Attorney General Opinion Sought on Retirement Offset Dilemma

Post date: Sep 1, 2010 5:43:37 PM

BY MICHAEL MCNUTT Oklahoman

Published: August 26, 2010

The Oklahoman

An attorney general's opinion is being sought to determine which state entity should come up with a $35 million allocation that helps offset a portion of teachers' contributions to their retirement plans.

Board members of the Oklahoma Teachers Retirement System voted unanimously Wednesday to seek the opinion after $35 million allocated by legislators for teachers' retirement credits was spent elsewhere. The state Board of Education used the funds to help pay for increases in health insurance premiums for teachers and education support staff, which is required by law.

Since 1998, the Legislature has appropriated $35 million to the Board of Education with instructions to allocate the money for the teachers'

contributions, which the state is required to pay, said James Wilbanks, executive director of the teachers retirement system.

The money each teacher receives is based on the teacher's years of service, he said. A first-year teacher was expected to receive $60 this year to go to his retirement account; a teacher with at least 25 years would receive slightly more than $1,400. The money is part of the teachers' 7 percent share they pay into the retirement system.

Wilbanks said teachers should not have to make up the difference.

"The money's got to come from somewhere," he said. "The statute creating the credit makes it very, very clear that this is an obligation of the state."

Legislators in the past approved a bill directing how the Board of Education should allocate its appropriations. Legislators this past session did not pass the spending-limits bill because it was decided to give flexibility to the Board of Education to deal with the state's budget crunch.

Gov. Brad Henry earlier this year issued an executive order directing the state Education Department to allocate money to the same programs it funded last year — just less money. He directed the department to fund school programs as they were funded last year, taking into account the

7.9 percent budget cuts common education has seen over the past two fiscal years.

State schools Superintendent Sandy Garrett, who was invited by the teachers retirement board into Wednesday's closed session to discuss legal options, said she is pleased with the decision to seek an attorney general's opinion.

"We were considering that, also, asking the attorney general to clarify," Garrett said. "We think the state of Oklahoma is responsible for this pension, and we want our teachers to have that credit.
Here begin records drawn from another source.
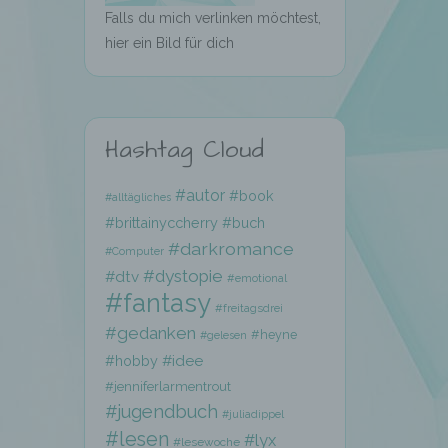
Falls du mich verlinken möchtest,
hier ein Bild für dich
Hashtag Cloud
hen,
#autor
#book
#alltägliches
ng,
#brittainyccherry
#buch
essen,
#darkromance
ser
#Computer
#dystopie
#dtv
#emotional
#fantasy
#freitagsdrei
#gedanken
#heyne
#gelesen
#hobby
#idee
#jenniferlarmentrout
aten
#jugendbuch
#juliadippel
e
#lesen
#lyx
#lesewoche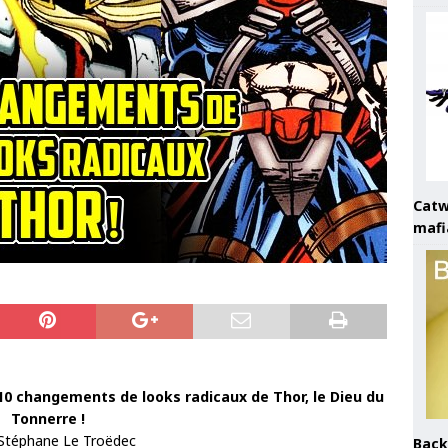
Catw
mafi
 10 changements de looks radicaux de Thor, le Dieu du
Tonnerre !
 Stéphane Le Troëdec
Back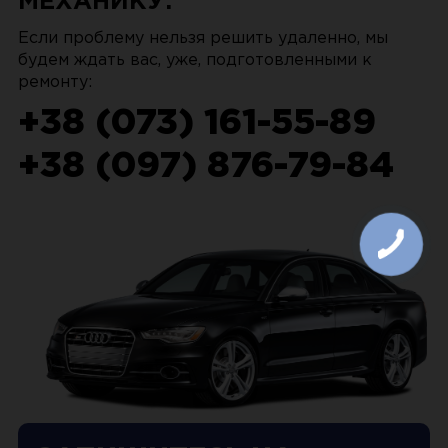
МЕХАНИКУ:
Если проблему нельзя решить удаленно, мы
будем ждать вас, уже, подготовленными к
ремонту:
+38 (073) 161-55-89
+38 (097) 876-79-84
We know that the schools are paying the offset so teachers are not losing any money, but we think this should have been a line item. We actually think that money should be appropriated every year directly to it (the teachers retirement system)."
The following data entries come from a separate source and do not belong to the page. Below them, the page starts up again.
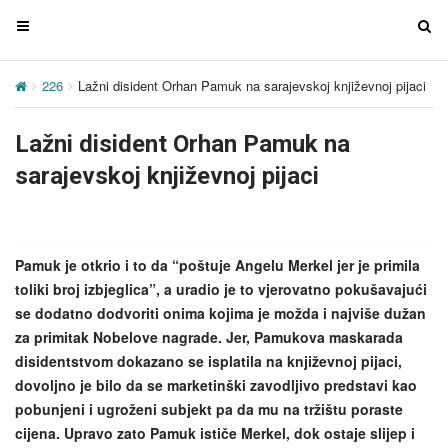
T
T
o
o
g
g
226
Lažni disident Orhan Pamuk na sarajevskoj književnoj pijaci
g
g
l
l
Lažni disident Orhan Pamuk na
e
e
n
n
sarajevskoj književnoj pijaci
a
a
v
v
i
i
g
g
Pamuk je otkrio i to da “poštuje Angelu Merkel jer je primila
a
a
toliki broj izbjeglica”, a uradio je to vjerovatno pokušavajući
t
t
se dodatno dodvoriti onima kojima je možda i najviše dužan
i
i
za primitak Nobelove nagrade. Jer, Pamukova maskarada
o
o
disidentstvom dokazano se isplatila na književnoj pijaci,
n
n
dovoljno je bilo da se marketinški zavodljivo predstavi kao
pobunjeni i ugroženi subjekt pa da mu na tržištu poraste
cijena. Upravo zato Pamuk ističe Merkel, dok ostaje slijep i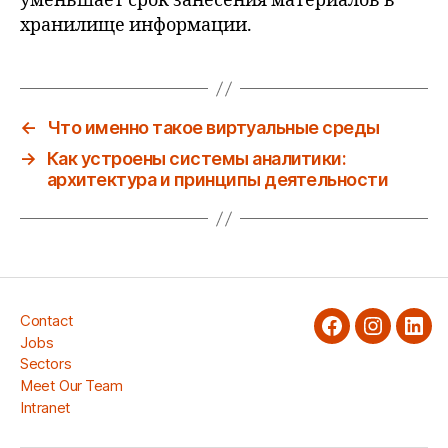
уменьшает срок занесения материалов в
хранилище информации.
←
Что именно такое виртуальные среды
→
Как устроены системы аналитики:
архитектура и принципы деятельности
Contact
facebook
Instagra
Link
Jobs
Sectors
Meet Our Team
Intranet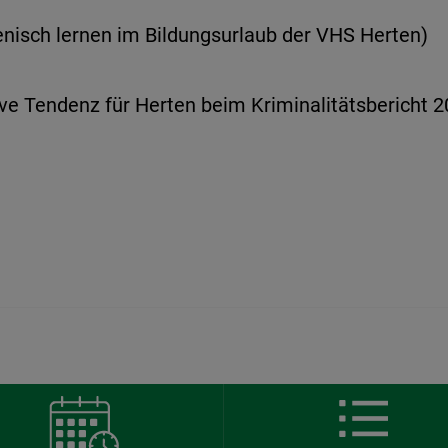
ienisch lernen im Bildungsurlaub der VHS Herten)
ve Tendenz für Herten beim Kriminalitätsbericht 2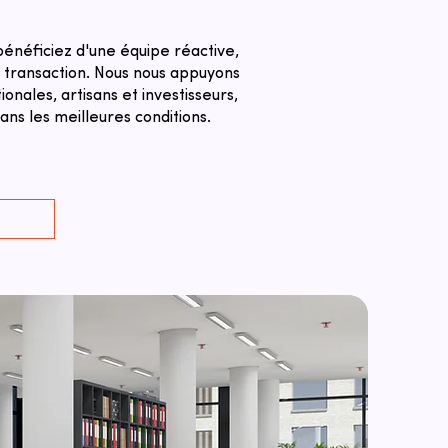
énéficiez d'une équipe réactive,
a transaction. ​Nous nous appuyons
nales, artisans et investisseurs,
ns les meilleures conditions.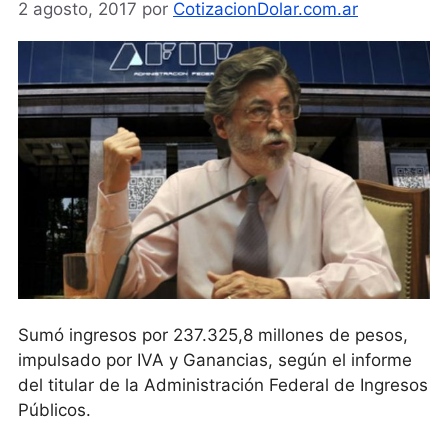
2 agosto, 2017
por
CotizacionDolar.com.ar
Sumó ingresos por 237.325,8 millones de pesos,
impulsado por IVA y Ganancias, según el informe
del titular de la Administración Federal de Ingresos
Públicos.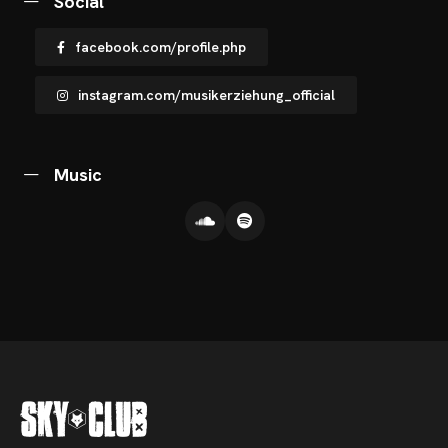
CHNOARTIG SHOP
Social
NTAKT
facebook.com/profile.php
instagram.com/musikerziehung_official
Music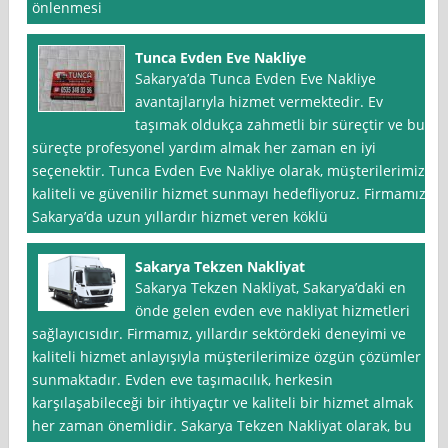
önlenmesi
Tunca Evden Eve Nakliye
Sakarya’da Tunca Evden Eve Nakliye
avantajlarıyla hizmet vermektedir. Ev
taşımak oldukça zahmetli bir süreçtir ve bu
süreçte profesyonel yardım almak her zaman en iyi
seçenektir. Tunca Evden Eve Nakliye olarak, müşterilerimize
kaliteli ve güvenilir hizmet sunmayı hedefliyoruz. Firmamız,
Sakarya’da uzun yıllardır hizmet veren köklü
Sakarya Tekzen Nakliyat
Sakarya Tekzen Nakliyat, Sakarya’daki en
önde gelen evden eve nakliyat hizmetleri
sağlayıcısıdır. Firmamız, yıllardır sektördeki deneyimi ve
kaliteli hizmet anlayışıyla müşterilerimize özgün çözümler
sunmaktadır. Evden eve taşımacılık, herkesin
karşılaşabileceği bir ihtiyaçtır ve kaliteli bir hizmet almak
her zaman önemlidir. Sakarya Tekzen Nakliyat olarak, bu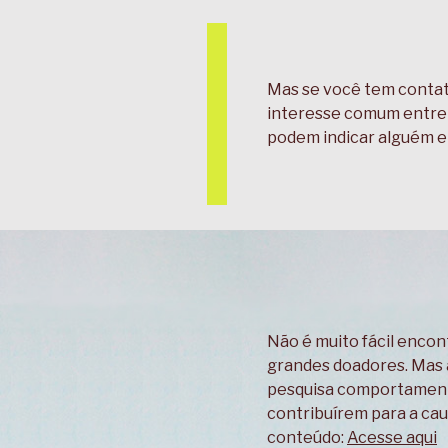
Mas se você tem contat
interesse comum entre s
podem indicar alguém en
Não é muito fácil enco
grandes doadores. Mas a
pesquisa comportament
contribuírem para a cau
conteúdo:
Acesse aqui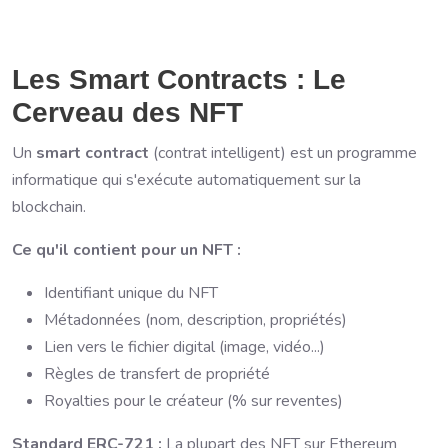
Les Smart Contracts : Le
Cerveau des NFT
Un
smart contract
(contrat intelligent) est un programme
informatique qui s'exécute automatiquement sur la
blockchain.
Ce qu'il contient pour un NFT :
Identifiant unique du NFT
Métadonnées (nom, description, propriétés)
Lien vers le fichier digital (image, vidéo...)
Règles de transfert de propriété
Royalties pour le créateur (% sur reventes)
Standard ERC-721 :
La plupart des NFT sur Ethereum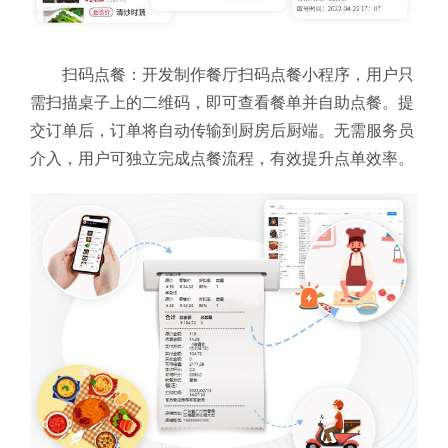
扫码点餐：开发制作餐厅扫码点餐小程序，用户只
需扫描桌子上的二维码，即可查看餐单并自助点餐。提
交订单后，订单将自动传输到厨房后厨端。无需服务员
介入，用户可独立完成点餐流程，有效提升点单效率。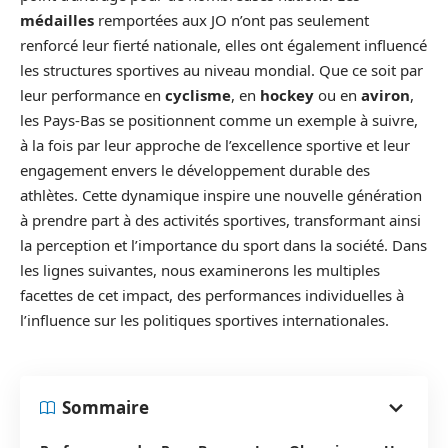
médailles
remportées aux JO n’ont pas seulement
renforcé leur fierté nationale, elles ont également influencé
les structures sportives au niveau mondial. Que ce soit par
leur performance en
cyclisme
, en
hockey
ou en
aviron
,
les Pays-Bas se positionnent comme un exemple à suivre,
à la fois par leur approche de l’excellence sportive et leur
engagement envers le développement durable des
athlètes. Cette dynamique inspire une nouvelle génération
à prendre part à des activités sportives, transformant ainsi
la perception et l’importance du sport dans la société. Dans
les lignes suivantes, nous examinerons les multiples
facettes de cet impact, des performances individuelles à
l’influence sur les politiques sportives internationales.
Sommaire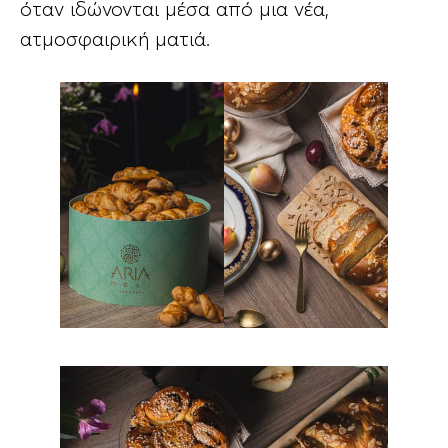
όταν ιδώνονται μέσα από μια νέα,
ατμοσφαιρική ματιά.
More accountability is needed, she said, because the $35 million figure should not be stagnant.

"We know there are lots of new teachers, teachers retiring," Garrett said. "That amount should be changing."

The Board of Education last month also passed a resolution urging legislators to appropriate $35 million to cover the state's contribution to teachers' retirement credits.

Legislative leaders have said earlier they gave the required money to the Board of Education.

Wilbanks said the attorney general's opinion is being sought to determine whether the Legislature or the Board of Education should provide the money.

"All we care about at the end of the day is getting the money that is owed to us on behalf of our clients," he said. "We just want somebody to pay us our money."

Wilbanks said he would like to see the matter resolved before the end of this fiscal year, which is June 30.